Kenelm went with the rest but they had not gone far when, perhaps as a result of the unaccustomed travel, perhaps as a consequence of his predestined martyrdom, a great weariness overtook him and, calling to Askebert, he dismounted from his horse and lay down on a dry bank. He quickly fell into a deep sleep for all the world as if there were no danger. In normal circumstances, Askebert would have liked to go on the hunt – bears were not an everyday quarry – but, as the king’s guardian, he must of course stay with Kenelm. Also, he recognised that this was the opportunity for which he had been waiting and, wishing the others ‘good hunting’, and pretending reluctance while they were still near, he remained behind ‘to care for our young king’.

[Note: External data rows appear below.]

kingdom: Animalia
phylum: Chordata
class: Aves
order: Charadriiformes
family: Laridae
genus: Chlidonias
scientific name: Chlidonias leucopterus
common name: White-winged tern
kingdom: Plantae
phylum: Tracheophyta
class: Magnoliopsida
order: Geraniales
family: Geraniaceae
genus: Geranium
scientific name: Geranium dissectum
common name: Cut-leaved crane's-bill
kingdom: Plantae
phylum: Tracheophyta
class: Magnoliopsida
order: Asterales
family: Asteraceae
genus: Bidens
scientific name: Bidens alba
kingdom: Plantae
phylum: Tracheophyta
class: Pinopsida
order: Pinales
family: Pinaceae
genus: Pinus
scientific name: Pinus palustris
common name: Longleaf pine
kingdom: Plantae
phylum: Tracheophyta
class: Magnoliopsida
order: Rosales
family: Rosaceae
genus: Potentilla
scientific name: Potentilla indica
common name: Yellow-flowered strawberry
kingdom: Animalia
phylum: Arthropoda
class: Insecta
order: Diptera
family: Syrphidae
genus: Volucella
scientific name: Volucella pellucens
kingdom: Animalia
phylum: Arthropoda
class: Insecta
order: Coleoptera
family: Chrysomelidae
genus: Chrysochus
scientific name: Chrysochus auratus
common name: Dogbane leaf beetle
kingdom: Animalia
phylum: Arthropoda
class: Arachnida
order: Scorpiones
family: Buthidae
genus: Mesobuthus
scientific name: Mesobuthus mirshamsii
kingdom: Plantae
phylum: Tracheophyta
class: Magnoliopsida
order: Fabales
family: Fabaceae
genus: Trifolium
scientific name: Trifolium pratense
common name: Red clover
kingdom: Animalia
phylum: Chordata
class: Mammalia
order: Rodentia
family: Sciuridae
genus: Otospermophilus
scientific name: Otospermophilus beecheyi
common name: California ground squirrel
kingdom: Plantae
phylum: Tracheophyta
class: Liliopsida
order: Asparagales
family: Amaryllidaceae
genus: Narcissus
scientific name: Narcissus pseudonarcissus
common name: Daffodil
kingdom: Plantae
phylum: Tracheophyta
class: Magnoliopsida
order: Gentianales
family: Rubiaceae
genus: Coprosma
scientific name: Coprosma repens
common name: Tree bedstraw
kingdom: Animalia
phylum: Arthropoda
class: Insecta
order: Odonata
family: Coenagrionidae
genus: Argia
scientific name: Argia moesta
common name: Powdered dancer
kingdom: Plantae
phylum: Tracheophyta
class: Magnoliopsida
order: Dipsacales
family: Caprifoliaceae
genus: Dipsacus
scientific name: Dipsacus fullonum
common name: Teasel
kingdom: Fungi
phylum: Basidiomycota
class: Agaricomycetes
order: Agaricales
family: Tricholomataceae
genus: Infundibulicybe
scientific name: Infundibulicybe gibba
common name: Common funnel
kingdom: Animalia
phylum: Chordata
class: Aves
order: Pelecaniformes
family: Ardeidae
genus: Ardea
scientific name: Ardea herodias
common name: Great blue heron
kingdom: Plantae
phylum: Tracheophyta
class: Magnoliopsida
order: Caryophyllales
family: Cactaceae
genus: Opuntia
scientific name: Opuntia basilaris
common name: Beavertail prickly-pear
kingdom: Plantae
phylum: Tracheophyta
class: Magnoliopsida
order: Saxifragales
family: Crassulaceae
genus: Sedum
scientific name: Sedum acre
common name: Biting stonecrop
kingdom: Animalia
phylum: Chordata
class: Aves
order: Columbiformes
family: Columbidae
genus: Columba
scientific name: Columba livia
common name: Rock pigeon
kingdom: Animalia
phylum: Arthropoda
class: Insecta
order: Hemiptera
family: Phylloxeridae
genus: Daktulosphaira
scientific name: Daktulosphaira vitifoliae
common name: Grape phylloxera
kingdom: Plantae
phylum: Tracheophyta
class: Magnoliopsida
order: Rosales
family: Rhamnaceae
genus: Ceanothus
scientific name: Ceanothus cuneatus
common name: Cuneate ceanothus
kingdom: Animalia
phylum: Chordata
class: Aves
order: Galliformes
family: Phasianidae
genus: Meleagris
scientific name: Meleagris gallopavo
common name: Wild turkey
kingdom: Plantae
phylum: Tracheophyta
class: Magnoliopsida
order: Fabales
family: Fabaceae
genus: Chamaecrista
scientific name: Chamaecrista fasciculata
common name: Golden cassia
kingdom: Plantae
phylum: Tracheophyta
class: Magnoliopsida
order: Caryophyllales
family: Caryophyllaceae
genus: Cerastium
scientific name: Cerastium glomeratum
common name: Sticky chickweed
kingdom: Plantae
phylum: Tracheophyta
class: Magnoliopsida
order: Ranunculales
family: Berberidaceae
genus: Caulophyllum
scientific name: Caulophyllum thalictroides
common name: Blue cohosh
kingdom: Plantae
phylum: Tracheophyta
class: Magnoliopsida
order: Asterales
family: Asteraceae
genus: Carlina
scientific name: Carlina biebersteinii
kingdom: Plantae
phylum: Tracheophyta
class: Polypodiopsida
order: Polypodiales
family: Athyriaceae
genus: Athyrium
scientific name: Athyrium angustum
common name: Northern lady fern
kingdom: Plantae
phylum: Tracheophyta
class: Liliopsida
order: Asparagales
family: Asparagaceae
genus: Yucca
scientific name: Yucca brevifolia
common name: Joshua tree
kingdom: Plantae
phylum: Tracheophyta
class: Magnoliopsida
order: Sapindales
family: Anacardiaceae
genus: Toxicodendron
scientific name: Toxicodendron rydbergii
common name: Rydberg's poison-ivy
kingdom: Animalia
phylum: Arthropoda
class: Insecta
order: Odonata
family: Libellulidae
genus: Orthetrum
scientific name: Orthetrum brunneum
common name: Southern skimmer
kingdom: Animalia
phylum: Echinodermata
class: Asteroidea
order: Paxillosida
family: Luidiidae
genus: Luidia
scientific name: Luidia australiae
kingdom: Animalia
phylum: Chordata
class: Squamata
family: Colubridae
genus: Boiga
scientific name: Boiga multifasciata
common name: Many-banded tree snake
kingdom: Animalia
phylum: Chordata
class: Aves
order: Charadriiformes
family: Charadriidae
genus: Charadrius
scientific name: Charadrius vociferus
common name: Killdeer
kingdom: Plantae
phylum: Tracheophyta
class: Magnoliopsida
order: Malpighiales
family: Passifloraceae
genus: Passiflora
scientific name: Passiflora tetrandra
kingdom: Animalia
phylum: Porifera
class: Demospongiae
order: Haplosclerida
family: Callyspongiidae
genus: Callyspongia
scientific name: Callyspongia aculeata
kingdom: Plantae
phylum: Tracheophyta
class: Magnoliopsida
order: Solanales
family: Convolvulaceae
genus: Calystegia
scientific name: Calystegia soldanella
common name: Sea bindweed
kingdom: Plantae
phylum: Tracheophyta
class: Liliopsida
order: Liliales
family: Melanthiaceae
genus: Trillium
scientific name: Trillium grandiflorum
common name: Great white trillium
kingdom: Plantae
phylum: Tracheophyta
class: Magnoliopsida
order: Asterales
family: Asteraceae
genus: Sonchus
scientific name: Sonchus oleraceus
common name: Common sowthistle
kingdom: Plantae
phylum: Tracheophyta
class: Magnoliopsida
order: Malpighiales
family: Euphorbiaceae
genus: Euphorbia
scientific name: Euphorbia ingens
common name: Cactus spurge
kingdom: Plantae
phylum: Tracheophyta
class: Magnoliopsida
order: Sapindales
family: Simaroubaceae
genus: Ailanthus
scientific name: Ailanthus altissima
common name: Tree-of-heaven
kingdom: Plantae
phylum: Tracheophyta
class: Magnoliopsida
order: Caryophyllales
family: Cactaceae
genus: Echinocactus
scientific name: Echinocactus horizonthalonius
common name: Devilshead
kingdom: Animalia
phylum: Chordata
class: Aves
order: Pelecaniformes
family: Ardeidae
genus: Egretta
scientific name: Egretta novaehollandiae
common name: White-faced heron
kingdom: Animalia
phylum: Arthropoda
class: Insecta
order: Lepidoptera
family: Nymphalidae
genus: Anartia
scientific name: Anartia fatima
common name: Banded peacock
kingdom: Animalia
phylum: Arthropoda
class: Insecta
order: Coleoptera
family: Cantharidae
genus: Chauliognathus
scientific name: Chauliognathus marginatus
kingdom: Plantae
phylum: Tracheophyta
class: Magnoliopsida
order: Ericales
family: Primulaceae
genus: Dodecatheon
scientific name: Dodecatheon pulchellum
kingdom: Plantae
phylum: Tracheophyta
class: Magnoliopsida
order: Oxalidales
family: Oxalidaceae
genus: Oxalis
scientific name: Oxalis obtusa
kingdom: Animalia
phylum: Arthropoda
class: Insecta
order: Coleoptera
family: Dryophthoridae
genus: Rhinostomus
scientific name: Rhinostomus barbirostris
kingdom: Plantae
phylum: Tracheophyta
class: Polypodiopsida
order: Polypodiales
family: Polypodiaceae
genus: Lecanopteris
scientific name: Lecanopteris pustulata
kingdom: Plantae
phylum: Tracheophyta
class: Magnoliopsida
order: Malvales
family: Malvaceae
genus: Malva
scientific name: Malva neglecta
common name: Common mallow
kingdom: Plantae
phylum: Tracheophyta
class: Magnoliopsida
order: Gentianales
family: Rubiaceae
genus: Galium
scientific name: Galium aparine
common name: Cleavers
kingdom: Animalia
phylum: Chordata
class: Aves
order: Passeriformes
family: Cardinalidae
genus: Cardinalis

The hunting party was quickly out of sight but, for a while, the sounds of horses and of men calling to one another could be heard through the woodland. Eventually all was silent except for the occasional call of a bird or the faint rustling of some small creature in the undergrowth. Kenelm continued to sleep. Askebert began to dig. He knew that there would be a search for the young king – probably he would have to lead it himself – and, despite the dense forest of medieval Mercia, experienced hunters with dogs, perhaps guided by scavenging kites, could be expected quickly to find a carelessly hidden body. A deep and well disguised grave was essential. But, perhaps because of his prophetic mind, Kenelm awoke and saw what Askebert was doing.

He cried out, ‘It is in vain that you have dug for me this grave in this place. I shall not rest here but in a further place, which God has provided for me. And this shall be a sign. This stick (he carried a stick), when planted in the ground, shall burst into leaf and there shall you do your will.’

Askebert was probably taken aback by this outburst but it was too late to have second thoughts. Nevertheless, smitten by truth and conscience, he filled in the grave and led the way deeper into the woods. Kenelm followed until they came to a deep valley between the two hills that are now called Walton Hill and Adam’s Hill.

It was here and in the surrounding hills and woods, many hundreds of years before, that a British army had fought with a Roman legion under the command of Ostorius Scapula. Perhaps there still lingered some aura of that ancient battle which the holy child could recognise? Perhaps the spirits of those ancient warriors called to him? Here, the staff was placed in the ground and it immediately took root, sprouted leaves and grew into a vast ash tree. And Kenelm knelt on the ground to pray and cried out in the Lord’s words, ‘That thou doest, do quickly’ and Askebert immediately struck off his head. But the king did not die at once for he instantly caught up his severed head and held it aloft in the sight of the Lord. And they say that as he was about to be killed he sang the canticle Te Deum laudamus and when he came to the words ‘The white-clad army of martyrs praise thee’ he fell to earth. And straightway, as foretold in his dream, his soul in the form of a white dove with golden wings flew heavenwards.